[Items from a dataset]
▼
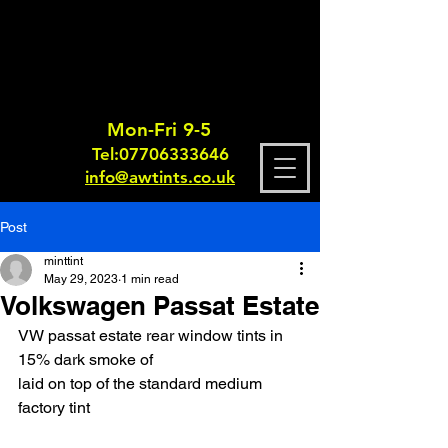
Mon-Fri 9-5
Tel:
0770633364
6
info@awtints.co.uk
Post
minttint
May 29, 2023
1 min read
Volkswagen Passat Estate
VW passat estate rear window tints in 
15% dark smoke of
laid on top of the standard medium 
factory tint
▲
▸ **Task directions**
Please copy the text of every entry above line for line, with no changes. Leave the pictures out of your answer.

▸ **Exercise solution**
Mon-Fri 9-5
Tel:
0770633364
6
info@awtints.co.uk
Post
minttint
May 29, 2023
1 min read
Volkswagen Passat Estate
VW passat estate rear window tints in 
15% dark smoke of
laid on top of the standard medium 
factory tint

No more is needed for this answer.